光栄の三國志と同様の扱いだが、「勝手に出奔はしない」「自発的に裏切りはしない」「内政時に他国の武将を引き抜くコマンドは無く、戦争にならないと引き抜きを仕掛けられることは無い」「つまり後方生産国に置けば安心」「戦争時にも、敵軍に籠絡の計を使える知力80以上の武将がいなければ引き抜きを仕掛けられることは無い」「城のマスには計略を仕掛けることができないので、忠誠度が低い武将を城に置けば敵は引き抜きを仕掛けられない」などの抜け道がある。
計略
戦争での遠距離攻撃、マップ兵器のような存在。
敵の城に向かって移動する攻撃側と違い、いったん布陣したら敵が来るまでヒマな守備側は機動力を全部計略に注ぎ込み、近づく敵から滅多打ちにするのが基本戦術。
- 火計
敵の兵力を削る。基本的な攻撃系の計略だが、山地にいる相手には使用できない。 - 要撃の計
敵の兵力を削る。山地の敵にはこちらを用いる。知力40以上必要。 - 乱水の計
敵の兵力を削る。水上の敵にはこちらを用いる。知力60以上必要。 - 共殺の計
対象とした部隊を中心に、隣接している部隊も同時に兵力を削る。知力80以上必要。
城に対しては計略をかけられないが、これに巻き込む形で兵力を削ることは可能。 - 虚兵の計
敵をしばらく移動できなくする。移動できないだけで戦闘や計略は可能。森や山地の敵に対して使う。 - 連環の計
敵をしばらく移動できなくする。移動できないだけで戦闘や計略は可能。水上の敵に対して使う。

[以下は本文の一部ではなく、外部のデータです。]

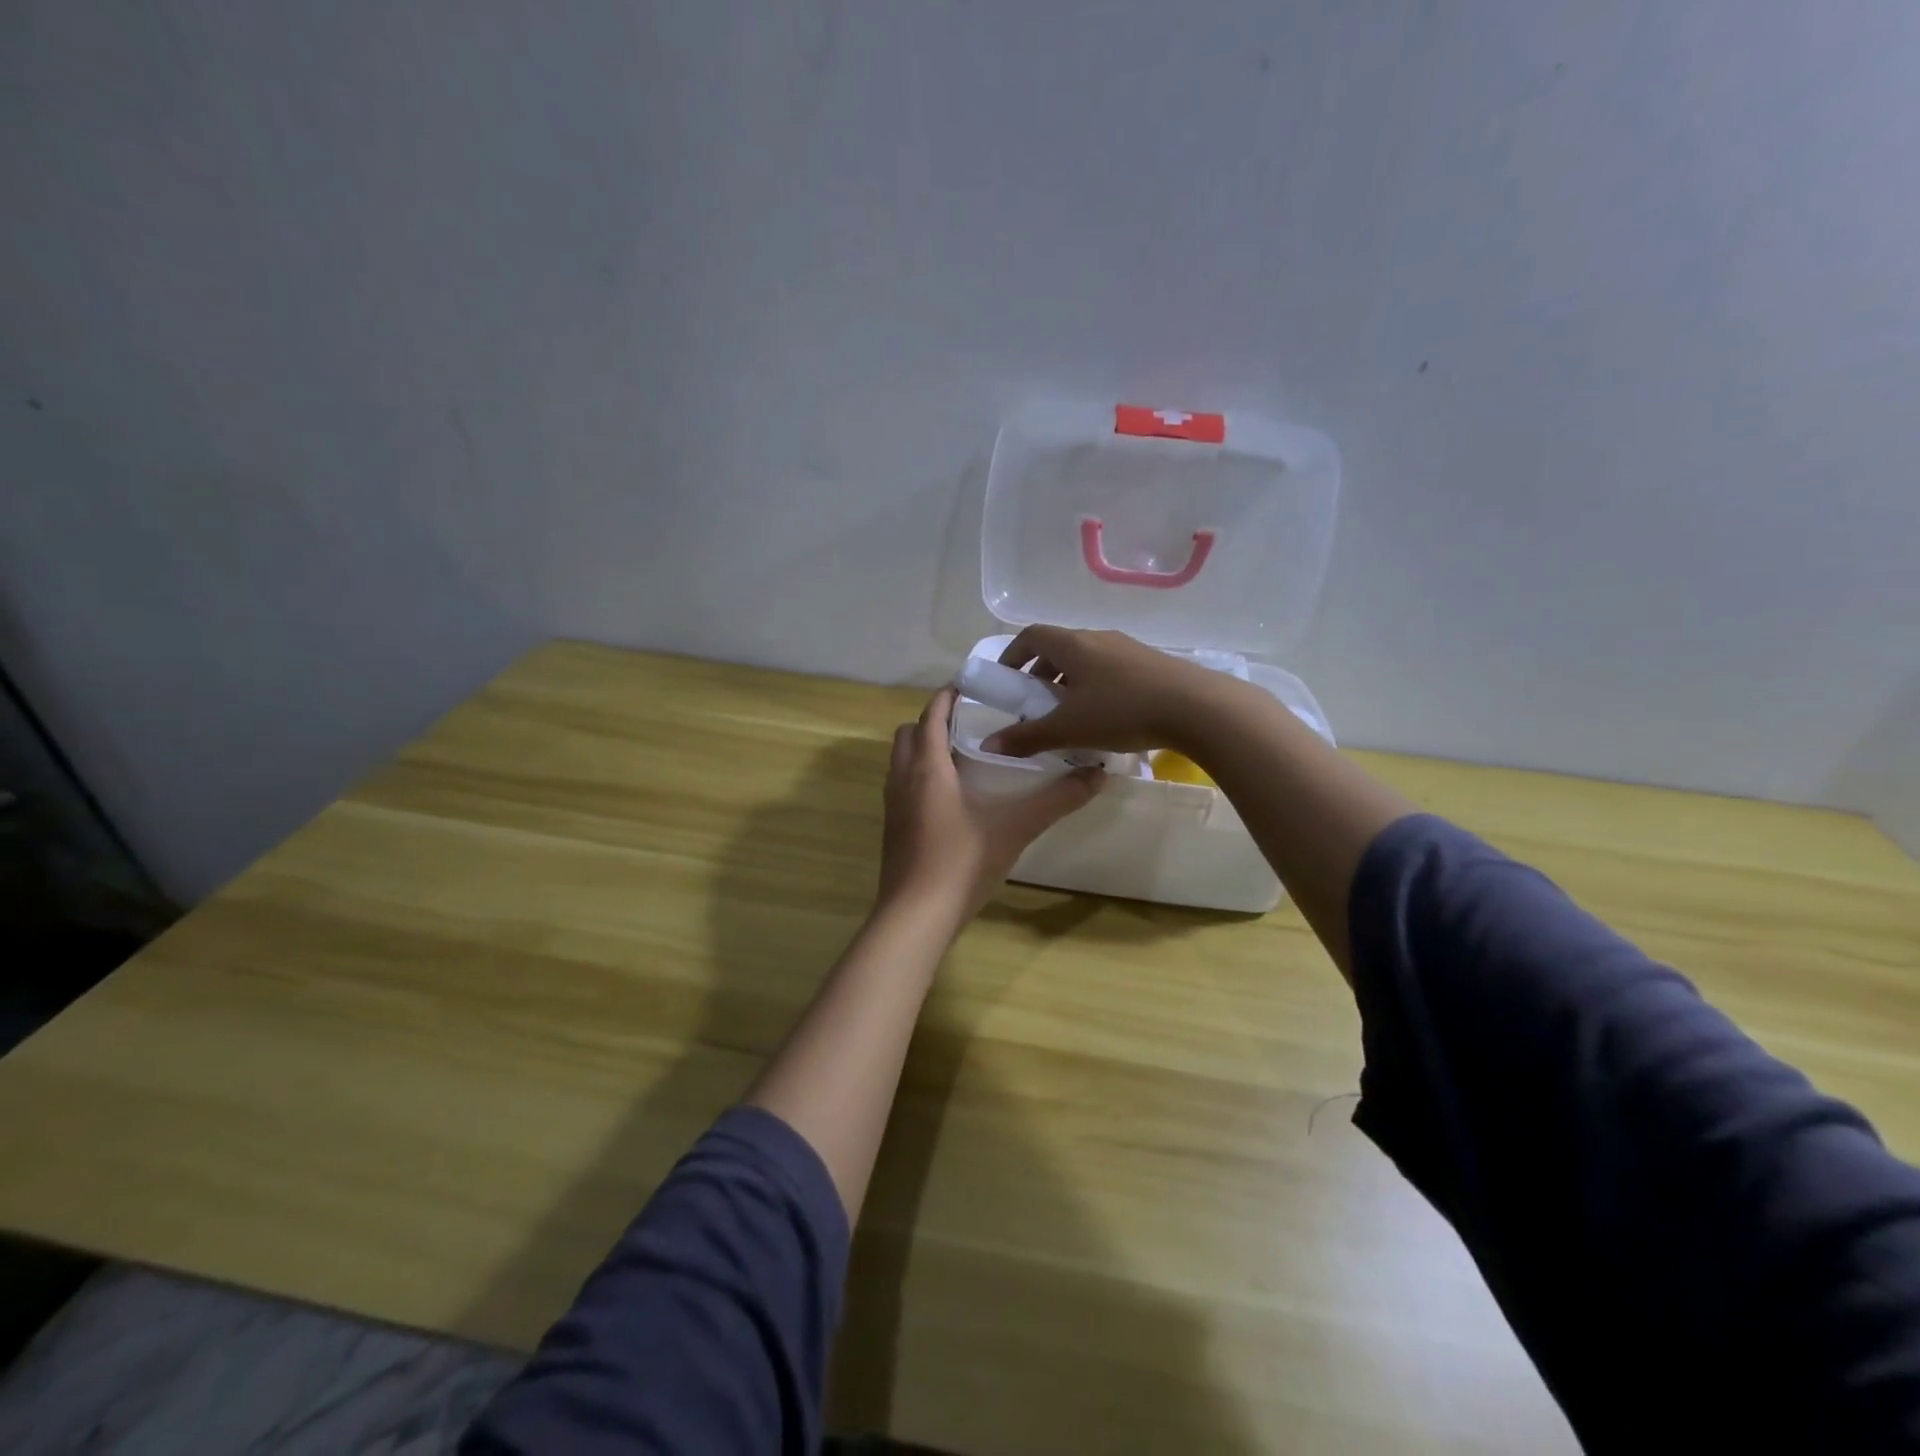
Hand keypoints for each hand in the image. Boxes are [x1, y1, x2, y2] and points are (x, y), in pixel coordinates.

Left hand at [878, 686, 1103, 924]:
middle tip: (972, 723)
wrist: (916, 917)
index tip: (974, 686)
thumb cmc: (962, 863)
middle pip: (910, 733)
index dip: (948, 695)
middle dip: (934, 720)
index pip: (931, 714)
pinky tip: (953, 798)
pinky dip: (922, 776)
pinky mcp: (893, 829)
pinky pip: (903, 786)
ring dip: (926, 749)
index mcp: (927, 767)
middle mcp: (902, 778)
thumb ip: (1057, 800)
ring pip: (902, 760)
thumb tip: (1098, 774)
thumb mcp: (1016, 828)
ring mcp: (892, 805)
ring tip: (965, 756)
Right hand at [981, 625, 1240, 759]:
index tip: (1006, 680)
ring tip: (1070, 715)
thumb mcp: (1068, 728)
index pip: (1031, 636)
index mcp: (1073, 645)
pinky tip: (1105, 718)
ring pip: (1087, 660)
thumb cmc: (1122, 712)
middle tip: (1036, 704)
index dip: (1012, 655)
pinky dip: (1095, 687)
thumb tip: (990, 744)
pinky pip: (1111, 669)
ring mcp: (1128, 649)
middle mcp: (1098, 638)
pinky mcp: (1151, 664)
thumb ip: (1027, 736)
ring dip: (1069, 682)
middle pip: (1059, 648)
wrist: (1198, 708)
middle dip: (1041, 674)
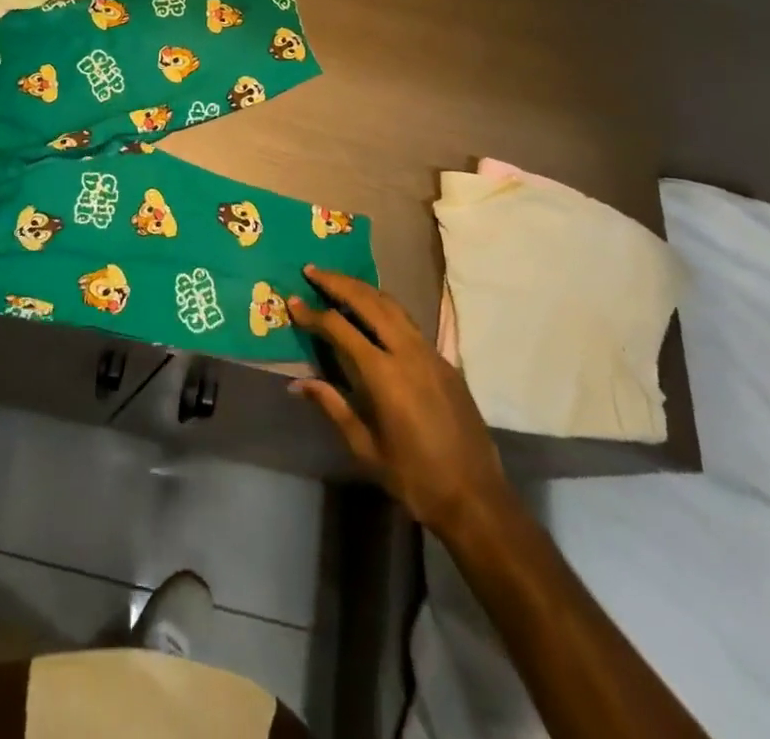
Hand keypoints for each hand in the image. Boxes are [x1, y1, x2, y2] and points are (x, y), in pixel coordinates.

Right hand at [289, 265, 507, 540]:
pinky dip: (385, 306)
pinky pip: (409, 322)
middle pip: (369, 302)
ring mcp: (430, 353)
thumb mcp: (365, 447)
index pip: (340, 329)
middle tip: (312, 271)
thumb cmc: (414, 477)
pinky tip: (373, 311)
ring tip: (339, 280)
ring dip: (363, 289)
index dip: (313, 314)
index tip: (293, 300)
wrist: (476, 498)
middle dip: (338, 283)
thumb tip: (298, 383)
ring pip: (392, 305)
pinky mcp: (445, 361)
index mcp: (384, 375)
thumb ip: (333, 406)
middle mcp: (408, 353)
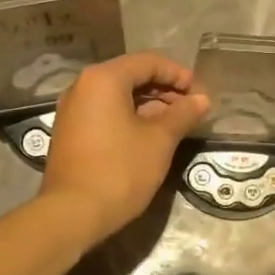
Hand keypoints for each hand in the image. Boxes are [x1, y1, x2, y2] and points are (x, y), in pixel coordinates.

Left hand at [39, 52, 208, 242]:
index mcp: (104, 79)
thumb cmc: (120, 170)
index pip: (149, 62)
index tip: (200, 94)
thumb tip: (202, 100)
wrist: (72, 213)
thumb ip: (183, 114)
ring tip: (176, 125)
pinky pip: (105, 113)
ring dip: (150, 106)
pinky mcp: (71, 132)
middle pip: (132, 76)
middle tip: (192, 110)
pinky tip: (150, 137)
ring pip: (118, 96)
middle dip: (165, 90)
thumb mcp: (159, 141)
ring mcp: (73, 110)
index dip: (179, 74)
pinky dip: (130, 118)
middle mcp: (83, 86)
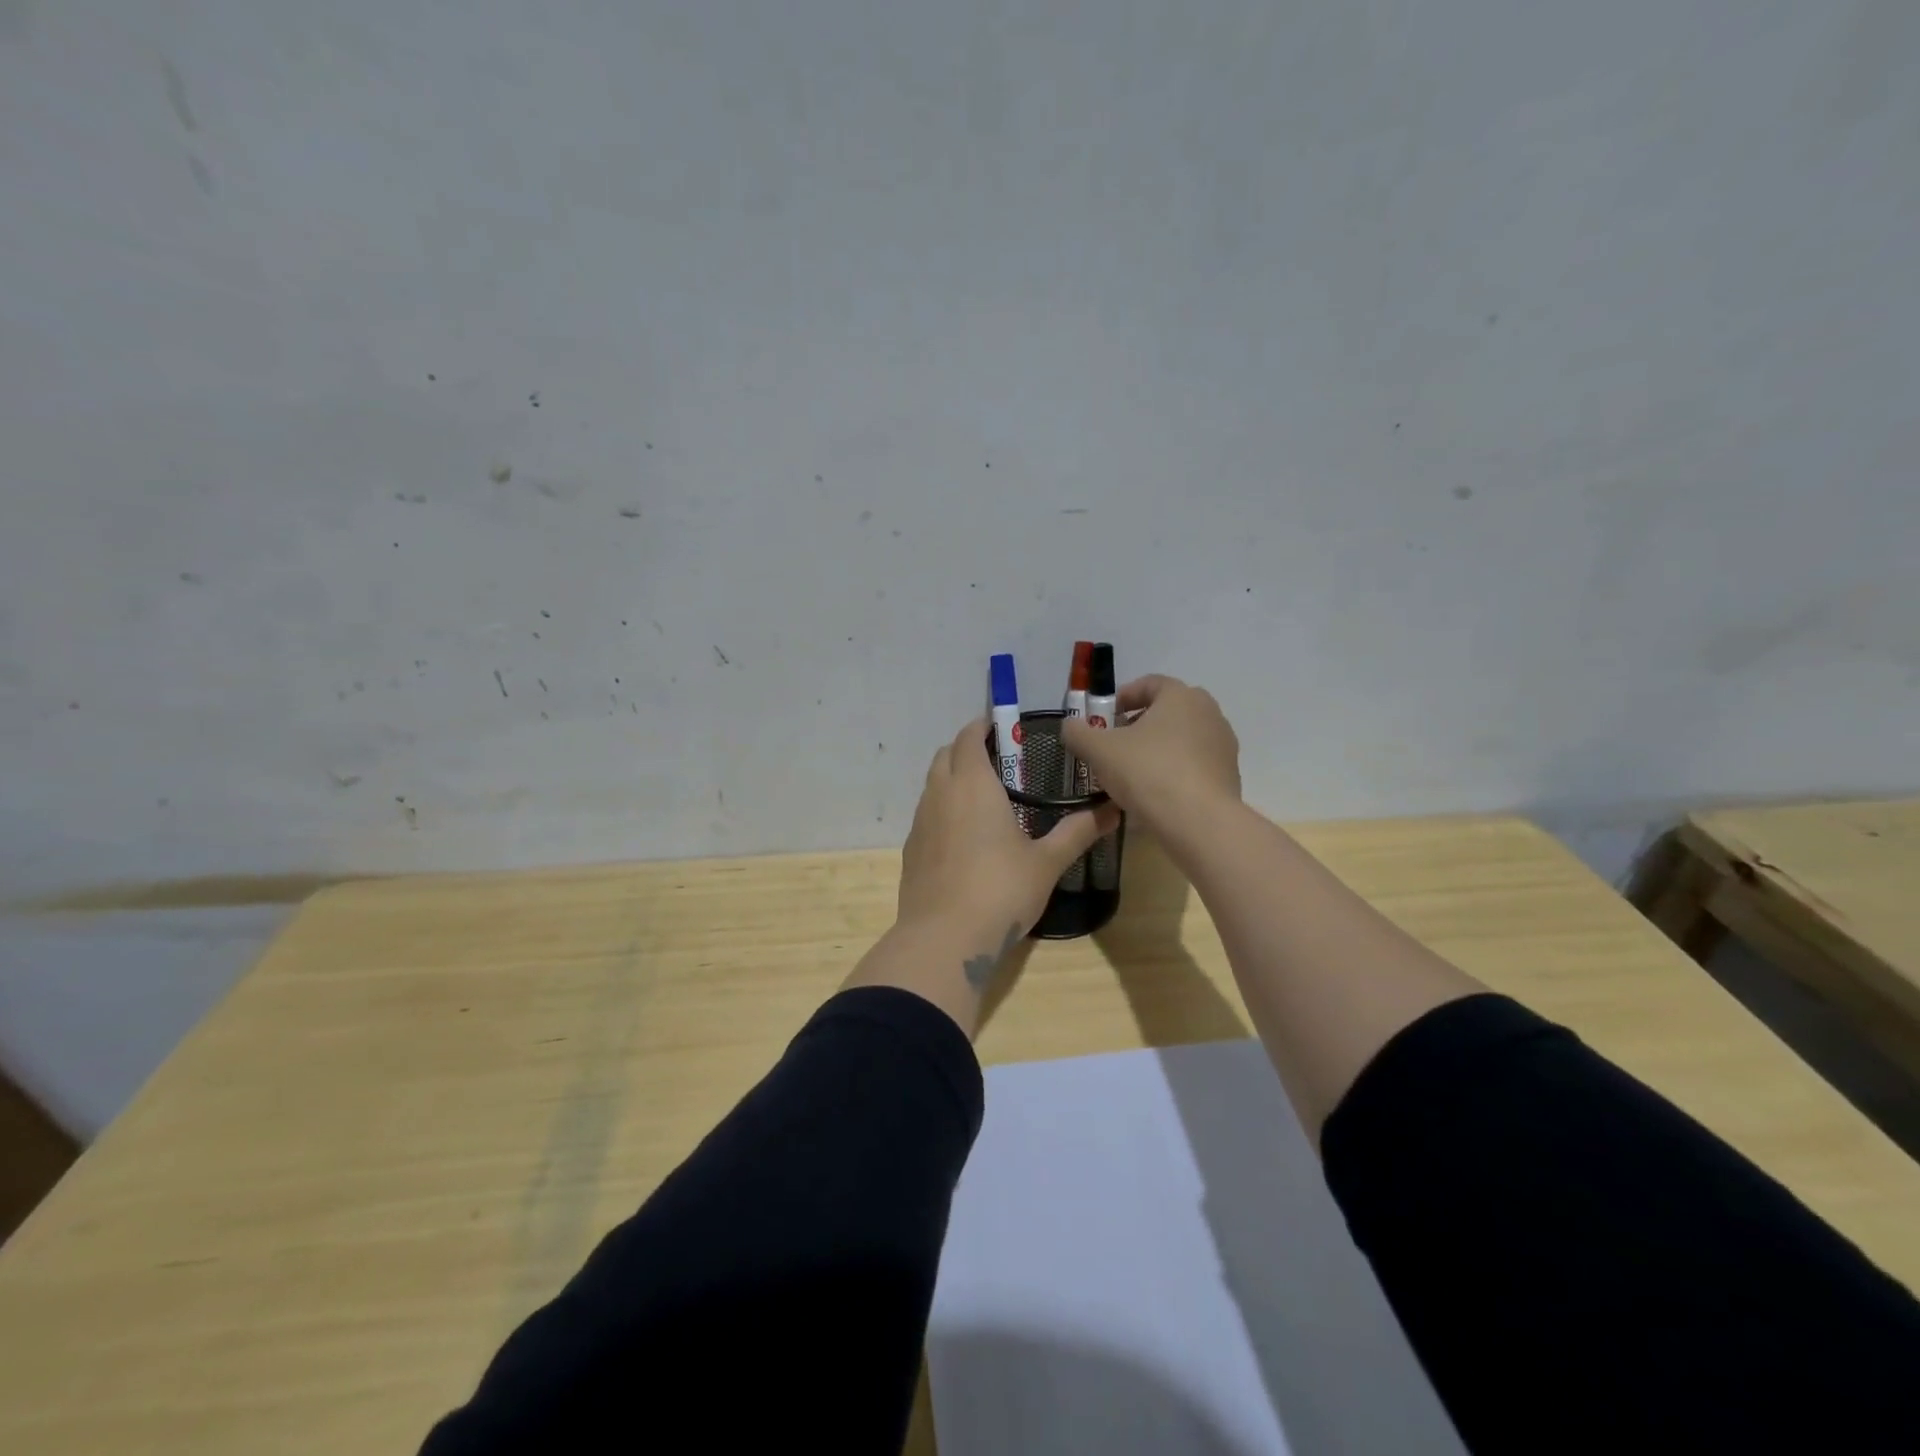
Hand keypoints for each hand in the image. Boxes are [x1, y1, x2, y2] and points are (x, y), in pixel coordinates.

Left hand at [897, 716, 1120, 944]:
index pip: (969, 737)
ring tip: (984, 798)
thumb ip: (1078, 832)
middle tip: (998, 762)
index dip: (982, 727)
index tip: (1002, 728)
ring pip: (932, 784)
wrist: (944, 939)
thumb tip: (1112, 810)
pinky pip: (927, 814)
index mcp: (973, 785)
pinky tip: (964, 837)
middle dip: (966, 749)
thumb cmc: (1000, 890)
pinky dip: (943, 810)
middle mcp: (941, 794)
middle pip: (945, 755)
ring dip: (952, 779)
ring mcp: (920, 822)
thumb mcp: (1046, 862)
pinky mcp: (911, 850)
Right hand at [1059, 675, 1240, 833]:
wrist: (1199, 822)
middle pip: (1167, 710)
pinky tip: (1156, 793)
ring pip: (1182, 738)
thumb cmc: (1148, 773)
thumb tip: (1069, 725)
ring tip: (1133, 773)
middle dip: (1139, 724)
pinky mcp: (1229, 775)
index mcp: (1181, 696)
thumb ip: (1078, 733)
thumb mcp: (1099, 751)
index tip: (1105, 719)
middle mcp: (1208, 713)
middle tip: (1115, 745)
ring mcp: (1223, 745)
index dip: (1122, 698)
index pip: (1149, 684)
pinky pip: (1195, 764)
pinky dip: (1175, 771)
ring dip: (1158, 749)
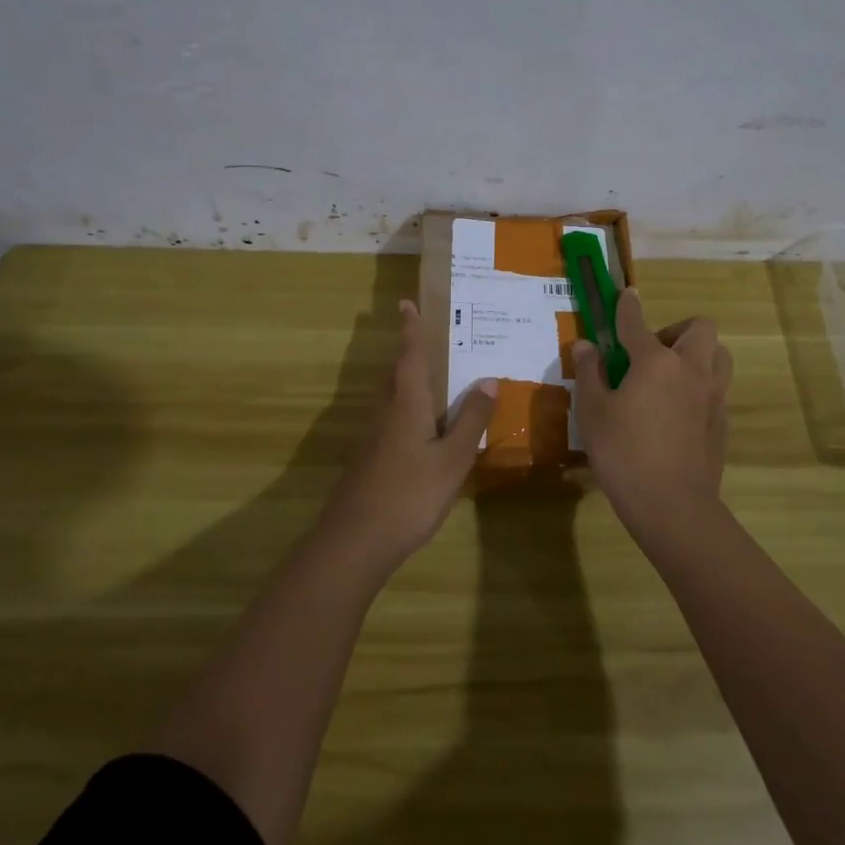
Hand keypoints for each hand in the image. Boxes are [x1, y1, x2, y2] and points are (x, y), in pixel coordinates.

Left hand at [320, 299, 497, 572]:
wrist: (355, 541)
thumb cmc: (409, 495)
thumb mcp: (453, 458)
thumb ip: (471, 419)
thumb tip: (489, 379)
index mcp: (406, 404)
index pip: (409, 356)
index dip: (411, 329)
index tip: (406, 303)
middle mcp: (385, 412)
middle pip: (397, 374)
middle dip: (409, 353)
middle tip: (429, 338)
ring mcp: (373, 437)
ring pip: (392, 398)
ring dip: (408, 382)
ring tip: (435, 379)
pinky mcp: (369, 459)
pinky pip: (392, 420)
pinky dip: (408, 410)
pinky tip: (424, 429)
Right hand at [573, 288, 732, 539]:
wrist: (673, 505)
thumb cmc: (624, 454)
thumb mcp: (593, 412)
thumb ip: (589, 373)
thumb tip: (586, 345)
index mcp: (656, 362)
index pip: (637, 324)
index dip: (628, 307)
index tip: (626, 295)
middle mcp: (691, 370)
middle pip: (699, 328)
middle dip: (676, 330)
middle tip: (651, 353)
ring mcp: (712, 395)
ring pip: (718, 354)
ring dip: (697, 353)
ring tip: (670, 376)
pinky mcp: (722, 421)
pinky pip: (717, 387)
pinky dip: (700, 385)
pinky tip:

知力60以上必要。上記の乱水の計もそうだが、敵軍に知力60以上の者が一人もいない場合、水上には計略をかけられない安全地帯となる。
なお、連環の計→火計のコンボはできない。乱水の計ならできるのだが、わざわざ鎖で船を繋いだ敵を激流で押し流すという謎の光景となる。 - 陥穽の計
敵の武将の体力を削る。0まで低下させて殺す事はできない。 - 籠絡の計
忠誠度の低い敵を寝返らせる。平時に他国の武将を引き抜くコマンドが無い中原の覇者で唯一の武将引き抜き手段。
知力80以上必要。上にも書いたが、敵軍に知力80以上の者が一人もいない場合、味方の忠誠度がどれだけ低くても気にする必要が無い。
余談
- 武将を捕らえると忠誠度が非常に低い状態になるはずだが、忠誠度55~57くらいの武将を捕らえた場合に忠誠度67に上昇しているバグがある。
- 住民反乱が頻発するといずれ都市人口が0人にまで低下してしまうが、その状態でも税収は入るし徴兵はできるので、わざと不自然な状況にして遊ぶこともできる。
- 戦争時にいったんコマンドを入れてからキャンセルすることで機動力を無限に使い続けられる裏技がある。
- 武将の名前は漢字ではなく片仮名で表記されており、同音の武将が登場できなくなっている例がある。
「袁紹」のために「袁尚」がいない、「張松」のために「張昭」がいない、など。 - 武将総数255人と少ない容量の中で、やけにマイナーな武将が登場している。特に有名なのが媯覧(ギラン)で、体力96、知力8、武力54、人徳10、忠誠度7という極端な能力値で話題を集めた。